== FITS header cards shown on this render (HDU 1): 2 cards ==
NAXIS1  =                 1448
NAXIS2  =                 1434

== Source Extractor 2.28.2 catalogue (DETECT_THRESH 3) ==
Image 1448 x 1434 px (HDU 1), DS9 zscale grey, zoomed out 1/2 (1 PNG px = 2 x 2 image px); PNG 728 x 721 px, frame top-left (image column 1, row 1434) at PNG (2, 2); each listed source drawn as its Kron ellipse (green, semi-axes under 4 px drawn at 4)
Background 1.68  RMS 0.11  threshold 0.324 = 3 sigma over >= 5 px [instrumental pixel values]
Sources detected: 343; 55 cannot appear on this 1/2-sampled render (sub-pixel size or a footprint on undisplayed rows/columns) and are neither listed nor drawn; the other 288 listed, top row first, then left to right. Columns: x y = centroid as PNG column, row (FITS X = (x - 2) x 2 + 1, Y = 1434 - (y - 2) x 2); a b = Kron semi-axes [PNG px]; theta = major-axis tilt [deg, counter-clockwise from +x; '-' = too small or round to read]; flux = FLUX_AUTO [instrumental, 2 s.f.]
-.-.-
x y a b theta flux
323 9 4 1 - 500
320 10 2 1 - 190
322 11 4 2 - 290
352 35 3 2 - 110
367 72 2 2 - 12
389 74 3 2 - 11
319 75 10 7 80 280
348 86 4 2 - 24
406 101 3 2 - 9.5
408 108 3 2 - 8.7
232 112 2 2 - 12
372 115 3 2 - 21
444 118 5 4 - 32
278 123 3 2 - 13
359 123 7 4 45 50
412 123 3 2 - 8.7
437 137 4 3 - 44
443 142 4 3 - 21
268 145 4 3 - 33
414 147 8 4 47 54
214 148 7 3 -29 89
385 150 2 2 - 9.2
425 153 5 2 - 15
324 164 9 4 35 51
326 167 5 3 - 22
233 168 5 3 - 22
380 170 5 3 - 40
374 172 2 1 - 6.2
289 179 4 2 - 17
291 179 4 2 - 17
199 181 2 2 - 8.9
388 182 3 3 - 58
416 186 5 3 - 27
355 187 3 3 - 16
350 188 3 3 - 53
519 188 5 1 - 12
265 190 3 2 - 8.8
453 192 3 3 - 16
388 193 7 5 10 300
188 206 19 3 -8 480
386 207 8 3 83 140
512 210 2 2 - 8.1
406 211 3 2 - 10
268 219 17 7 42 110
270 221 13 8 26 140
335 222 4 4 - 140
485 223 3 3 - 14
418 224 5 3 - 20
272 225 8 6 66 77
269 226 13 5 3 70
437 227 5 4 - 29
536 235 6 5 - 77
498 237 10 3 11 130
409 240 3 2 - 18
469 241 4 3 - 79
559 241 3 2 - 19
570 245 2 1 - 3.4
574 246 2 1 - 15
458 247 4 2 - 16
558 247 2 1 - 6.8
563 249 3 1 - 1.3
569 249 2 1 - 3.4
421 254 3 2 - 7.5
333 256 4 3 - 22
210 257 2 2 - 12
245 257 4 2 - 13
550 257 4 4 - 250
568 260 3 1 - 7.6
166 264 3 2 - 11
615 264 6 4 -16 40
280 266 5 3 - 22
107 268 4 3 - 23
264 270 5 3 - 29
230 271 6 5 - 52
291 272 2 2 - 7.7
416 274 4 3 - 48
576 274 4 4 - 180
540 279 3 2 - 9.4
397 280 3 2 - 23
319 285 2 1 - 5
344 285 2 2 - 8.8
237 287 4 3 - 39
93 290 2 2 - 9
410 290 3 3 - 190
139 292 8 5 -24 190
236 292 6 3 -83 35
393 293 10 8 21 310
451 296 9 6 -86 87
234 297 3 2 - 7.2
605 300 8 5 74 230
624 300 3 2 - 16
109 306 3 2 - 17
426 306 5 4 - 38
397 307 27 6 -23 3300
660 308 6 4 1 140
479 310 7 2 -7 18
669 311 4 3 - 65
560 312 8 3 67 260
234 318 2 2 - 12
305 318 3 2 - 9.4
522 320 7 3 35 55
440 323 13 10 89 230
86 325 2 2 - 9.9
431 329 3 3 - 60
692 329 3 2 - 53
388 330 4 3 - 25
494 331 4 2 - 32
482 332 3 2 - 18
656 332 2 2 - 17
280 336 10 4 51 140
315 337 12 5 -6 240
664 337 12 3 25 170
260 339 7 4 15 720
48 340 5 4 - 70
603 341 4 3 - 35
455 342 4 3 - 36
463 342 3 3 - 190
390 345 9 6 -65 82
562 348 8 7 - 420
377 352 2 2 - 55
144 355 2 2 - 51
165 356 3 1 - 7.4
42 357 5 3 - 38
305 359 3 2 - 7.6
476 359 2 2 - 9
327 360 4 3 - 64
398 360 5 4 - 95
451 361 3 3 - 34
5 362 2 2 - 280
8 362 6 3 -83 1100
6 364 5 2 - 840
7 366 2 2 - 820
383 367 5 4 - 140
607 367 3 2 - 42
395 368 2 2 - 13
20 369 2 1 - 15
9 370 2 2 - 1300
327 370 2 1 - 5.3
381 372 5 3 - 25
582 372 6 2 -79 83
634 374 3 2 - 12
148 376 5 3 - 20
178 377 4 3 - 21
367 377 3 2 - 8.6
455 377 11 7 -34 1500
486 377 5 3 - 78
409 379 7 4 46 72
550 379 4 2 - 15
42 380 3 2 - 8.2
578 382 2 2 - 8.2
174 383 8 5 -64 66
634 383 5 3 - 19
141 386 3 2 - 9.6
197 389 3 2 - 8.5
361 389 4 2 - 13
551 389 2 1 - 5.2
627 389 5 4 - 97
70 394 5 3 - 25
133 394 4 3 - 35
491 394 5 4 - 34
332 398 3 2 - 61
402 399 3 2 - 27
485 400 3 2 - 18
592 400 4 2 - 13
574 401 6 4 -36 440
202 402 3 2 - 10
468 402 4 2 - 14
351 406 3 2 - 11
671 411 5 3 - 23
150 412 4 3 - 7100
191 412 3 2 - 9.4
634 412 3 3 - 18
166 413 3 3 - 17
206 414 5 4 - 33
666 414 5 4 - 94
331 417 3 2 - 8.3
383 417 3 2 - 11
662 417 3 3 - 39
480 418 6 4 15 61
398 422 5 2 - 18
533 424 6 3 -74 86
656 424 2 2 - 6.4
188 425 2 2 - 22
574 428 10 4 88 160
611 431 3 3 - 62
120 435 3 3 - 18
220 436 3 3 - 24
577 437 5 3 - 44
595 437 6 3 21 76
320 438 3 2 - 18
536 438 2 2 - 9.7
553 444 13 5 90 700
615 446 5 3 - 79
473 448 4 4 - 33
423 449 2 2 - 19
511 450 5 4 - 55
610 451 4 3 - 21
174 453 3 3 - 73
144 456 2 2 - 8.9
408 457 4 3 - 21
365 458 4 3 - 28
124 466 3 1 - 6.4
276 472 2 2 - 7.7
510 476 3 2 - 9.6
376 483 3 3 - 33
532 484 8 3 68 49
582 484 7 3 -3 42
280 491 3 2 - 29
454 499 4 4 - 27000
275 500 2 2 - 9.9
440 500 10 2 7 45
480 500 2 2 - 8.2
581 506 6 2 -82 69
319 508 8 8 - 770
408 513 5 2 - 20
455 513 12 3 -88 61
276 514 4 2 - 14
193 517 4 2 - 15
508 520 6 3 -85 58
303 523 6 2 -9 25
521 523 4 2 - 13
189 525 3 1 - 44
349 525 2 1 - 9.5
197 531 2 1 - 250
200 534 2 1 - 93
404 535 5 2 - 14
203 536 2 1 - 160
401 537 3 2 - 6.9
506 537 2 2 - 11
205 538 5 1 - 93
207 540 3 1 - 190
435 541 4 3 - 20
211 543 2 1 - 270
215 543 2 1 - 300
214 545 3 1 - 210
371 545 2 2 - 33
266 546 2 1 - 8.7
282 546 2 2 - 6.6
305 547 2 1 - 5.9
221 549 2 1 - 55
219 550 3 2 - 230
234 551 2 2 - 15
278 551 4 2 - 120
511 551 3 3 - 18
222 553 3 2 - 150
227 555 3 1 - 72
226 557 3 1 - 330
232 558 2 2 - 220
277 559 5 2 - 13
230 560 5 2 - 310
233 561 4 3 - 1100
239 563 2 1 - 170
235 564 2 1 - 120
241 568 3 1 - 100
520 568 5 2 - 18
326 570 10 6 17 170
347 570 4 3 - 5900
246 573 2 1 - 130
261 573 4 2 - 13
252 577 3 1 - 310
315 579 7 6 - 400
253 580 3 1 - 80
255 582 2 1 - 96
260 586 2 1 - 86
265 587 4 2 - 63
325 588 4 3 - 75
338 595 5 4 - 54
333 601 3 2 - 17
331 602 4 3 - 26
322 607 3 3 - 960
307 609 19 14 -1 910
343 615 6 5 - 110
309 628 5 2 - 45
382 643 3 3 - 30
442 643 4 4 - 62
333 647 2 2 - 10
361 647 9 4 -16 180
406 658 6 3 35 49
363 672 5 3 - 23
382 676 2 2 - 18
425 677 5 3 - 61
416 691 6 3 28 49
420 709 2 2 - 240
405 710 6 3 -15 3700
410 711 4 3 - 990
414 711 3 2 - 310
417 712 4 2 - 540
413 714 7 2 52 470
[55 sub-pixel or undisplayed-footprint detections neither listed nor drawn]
-.-.-
◆ Aim of the exercise ◆
Retype the part of the data that opens with the line containing "Source Extractor 2.28.2" and closes with the line containing "[instrumental pixel values]", including both of those lines.

◆ Result of this exercise ◆
== Source Extractor 2.28.2 catalogue (DETECT_THRESH 3) ==
Image 1448 x 1434 px (HDU 1), DS9 zscale grey, zoomed out 1/2 (1 PNG px = 2 x 2 image px); PNG 728 x 721 px, frame top-left (image column 1, row 1434) at PNG (2, 2); each listed source drawn as its Kron ellipse (green, semi-axes under 4 px drawn at 4)
Background 1.68  RMS 0.11  threshold 0.324 = 3 sigma over >= 5 px [instrumental pixel values]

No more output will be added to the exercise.